Pour le ministre de la Jeunesse, des Sports, du Rayonnement culturel et des Arts, Paul Ulrich Kessany, le port du pagne dans l’administration publique dépasse largement la question vestimentaire. Il s’agit d’un geste d’affirmation culturelle, destiné à renforcer le sentiment d’appartenance et à replacer les références locales au cœur de l’espace institutionnel.

Dans un contexte où les influences extérieures façonnent fortement les modes de vie, cette décision apparaît comme une manière de rééquilibrer le rapport aux identités culturelles. Le pagne devient ainsi plus qu’un habit car il est un symbole partagé, porteur de cohésion sociale et de fierté nationale.

Mais au-delà du symbole, la démarche s’inscrit également dans une logique économique assumée.

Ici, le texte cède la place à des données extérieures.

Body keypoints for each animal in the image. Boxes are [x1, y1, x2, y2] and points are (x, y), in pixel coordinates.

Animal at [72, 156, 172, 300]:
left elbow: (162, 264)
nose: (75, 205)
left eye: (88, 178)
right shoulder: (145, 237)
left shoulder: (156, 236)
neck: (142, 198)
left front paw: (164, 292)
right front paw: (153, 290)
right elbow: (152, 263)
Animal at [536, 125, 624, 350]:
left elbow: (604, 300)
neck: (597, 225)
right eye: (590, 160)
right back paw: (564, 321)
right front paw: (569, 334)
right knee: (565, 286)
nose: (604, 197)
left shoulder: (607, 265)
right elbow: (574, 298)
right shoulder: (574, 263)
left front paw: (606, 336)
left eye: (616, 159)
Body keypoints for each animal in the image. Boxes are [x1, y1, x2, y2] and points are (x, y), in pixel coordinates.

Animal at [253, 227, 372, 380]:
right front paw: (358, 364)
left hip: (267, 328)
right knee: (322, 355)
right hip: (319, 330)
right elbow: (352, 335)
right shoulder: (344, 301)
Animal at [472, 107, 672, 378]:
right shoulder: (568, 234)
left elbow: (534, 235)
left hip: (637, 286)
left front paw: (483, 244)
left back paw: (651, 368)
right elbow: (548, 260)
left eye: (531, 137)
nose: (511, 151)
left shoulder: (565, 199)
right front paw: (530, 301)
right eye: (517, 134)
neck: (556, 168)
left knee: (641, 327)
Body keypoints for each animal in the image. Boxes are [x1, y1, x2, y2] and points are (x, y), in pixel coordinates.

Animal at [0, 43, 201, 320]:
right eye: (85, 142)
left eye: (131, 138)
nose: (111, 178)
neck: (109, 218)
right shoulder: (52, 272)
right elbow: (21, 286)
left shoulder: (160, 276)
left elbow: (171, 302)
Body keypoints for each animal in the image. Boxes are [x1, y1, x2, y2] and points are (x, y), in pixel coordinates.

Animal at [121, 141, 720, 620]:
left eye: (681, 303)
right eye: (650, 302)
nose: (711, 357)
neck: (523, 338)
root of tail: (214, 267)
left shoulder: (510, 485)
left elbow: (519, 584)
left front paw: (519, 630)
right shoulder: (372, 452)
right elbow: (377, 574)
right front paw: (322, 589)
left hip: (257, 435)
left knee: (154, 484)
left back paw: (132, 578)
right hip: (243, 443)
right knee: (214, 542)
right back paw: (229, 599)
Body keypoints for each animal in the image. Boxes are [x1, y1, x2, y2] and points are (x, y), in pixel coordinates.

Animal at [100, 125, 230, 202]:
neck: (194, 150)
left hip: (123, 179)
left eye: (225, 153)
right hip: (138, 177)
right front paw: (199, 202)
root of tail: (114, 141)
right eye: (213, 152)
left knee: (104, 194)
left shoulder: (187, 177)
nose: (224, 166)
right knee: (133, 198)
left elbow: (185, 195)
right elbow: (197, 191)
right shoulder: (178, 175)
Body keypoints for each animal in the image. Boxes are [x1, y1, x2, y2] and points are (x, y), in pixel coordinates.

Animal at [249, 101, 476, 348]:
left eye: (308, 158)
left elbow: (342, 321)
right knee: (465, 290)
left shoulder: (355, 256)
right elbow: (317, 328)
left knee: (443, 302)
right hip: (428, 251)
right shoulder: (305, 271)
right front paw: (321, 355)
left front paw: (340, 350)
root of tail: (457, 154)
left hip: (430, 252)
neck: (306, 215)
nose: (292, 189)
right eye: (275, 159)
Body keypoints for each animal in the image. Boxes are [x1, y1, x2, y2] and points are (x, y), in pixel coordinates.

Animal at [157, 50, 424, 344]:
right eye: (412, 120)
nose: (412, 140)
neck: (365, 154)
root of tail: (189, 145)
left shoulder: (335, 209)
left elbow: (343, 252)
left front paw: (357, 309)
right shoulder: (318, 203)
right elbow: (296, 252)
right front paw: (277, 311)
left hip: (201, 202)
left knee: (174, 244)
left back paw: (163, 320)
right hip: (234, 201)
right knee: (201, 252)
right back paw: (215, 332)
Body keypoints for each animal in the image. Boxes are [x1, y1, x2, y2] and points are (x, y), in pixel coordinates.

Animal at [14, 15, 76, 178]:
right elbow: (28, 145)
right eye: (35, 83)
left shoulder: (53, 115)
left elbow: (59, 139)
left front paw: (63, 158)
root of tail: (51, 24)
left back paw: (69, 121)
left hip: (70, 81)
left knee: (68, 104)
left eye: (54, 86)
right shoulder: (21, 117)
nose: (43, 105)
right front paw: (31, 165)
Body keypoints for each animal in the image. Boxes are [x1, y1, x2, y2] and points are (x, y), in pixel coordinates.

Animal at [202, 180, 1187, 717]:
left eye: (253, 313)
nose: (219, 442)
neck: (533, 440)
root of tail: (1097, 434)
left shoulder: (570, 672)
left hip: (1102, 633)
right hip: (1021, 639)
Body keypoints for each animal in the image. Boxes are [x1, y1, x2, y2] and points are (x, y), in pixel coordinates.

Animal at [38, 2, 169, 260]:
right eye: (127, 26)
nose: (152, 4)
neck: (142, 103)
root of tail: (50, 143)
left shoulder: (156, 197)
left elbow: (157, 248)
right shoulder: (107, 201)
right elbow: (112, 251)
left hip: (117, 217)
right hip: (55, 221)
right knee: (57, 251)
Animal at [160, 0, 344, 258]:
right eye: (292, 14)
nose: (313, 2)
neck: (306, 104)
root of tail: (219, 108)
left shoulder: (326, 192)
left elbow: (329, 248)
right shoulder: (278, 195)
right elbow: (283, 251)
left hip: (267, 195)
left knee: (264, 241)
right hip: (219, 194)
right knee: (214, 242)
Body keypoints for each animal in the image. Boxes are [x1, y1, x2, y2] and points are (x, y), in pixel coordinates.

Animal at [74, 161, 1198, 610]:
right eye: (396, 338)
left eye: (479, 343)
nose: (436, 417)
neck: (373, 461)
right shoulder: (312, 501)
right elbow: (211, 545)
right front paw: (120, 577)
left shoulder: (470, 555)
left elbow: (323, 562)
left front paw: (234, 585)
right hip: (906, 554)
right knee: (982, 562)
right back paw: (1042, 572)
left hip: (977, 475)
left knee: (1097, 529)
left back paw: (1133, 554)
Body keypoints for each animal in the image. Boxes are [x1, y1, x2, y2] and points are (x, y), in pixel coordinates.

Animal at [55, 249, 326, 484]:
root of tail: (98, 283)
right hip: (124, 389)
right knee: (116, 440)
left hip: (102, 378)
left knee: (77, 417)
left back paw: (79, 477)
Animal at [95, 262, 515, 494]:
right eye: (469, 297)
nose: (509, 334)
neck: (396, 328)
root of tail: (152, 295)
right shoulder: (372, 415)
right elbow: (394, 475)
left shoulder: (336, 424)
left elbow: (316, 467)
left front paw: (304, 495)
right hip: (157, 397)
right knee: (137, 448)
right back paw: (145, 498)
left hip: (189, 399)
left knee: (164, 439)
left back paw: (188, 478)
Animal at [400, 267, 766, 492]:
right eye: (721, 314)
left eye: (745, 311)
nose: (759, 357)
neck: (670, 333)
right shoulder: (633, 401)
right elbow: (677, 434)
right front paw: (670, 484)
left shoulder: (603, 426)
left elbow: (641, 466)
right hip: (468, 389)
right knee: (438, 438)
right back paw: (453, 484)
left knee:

Les autorités souhaitent structurer progressivement une filière textile locale, capable de produire sur place et de réduire la dépendance aux importations, sont le l’objectif est de transformer une pratique culturelle en moteur d’activité économique.

Dans cette perspective, la relance d’une industrie textile nationale, inspirée des expériences passées comme celle de la SOTEGA, revient au centre des discussions. Elle ouvre la voie à la création d’emplois, notamment pour les jeunes, et au développement d’un savoir-faire local autour du “made in Gabon”.

Cette stratégie illustre une approche plus globale portée par le chef de l’État, celle de faire de la culture non pas un simple héritage à préserver, mais un véritable outil de développement. Une manière d’ancrer la politique nationale dans les réalités sociales tout en projetant le Gabon vers une économie plus autonome et diversifiée.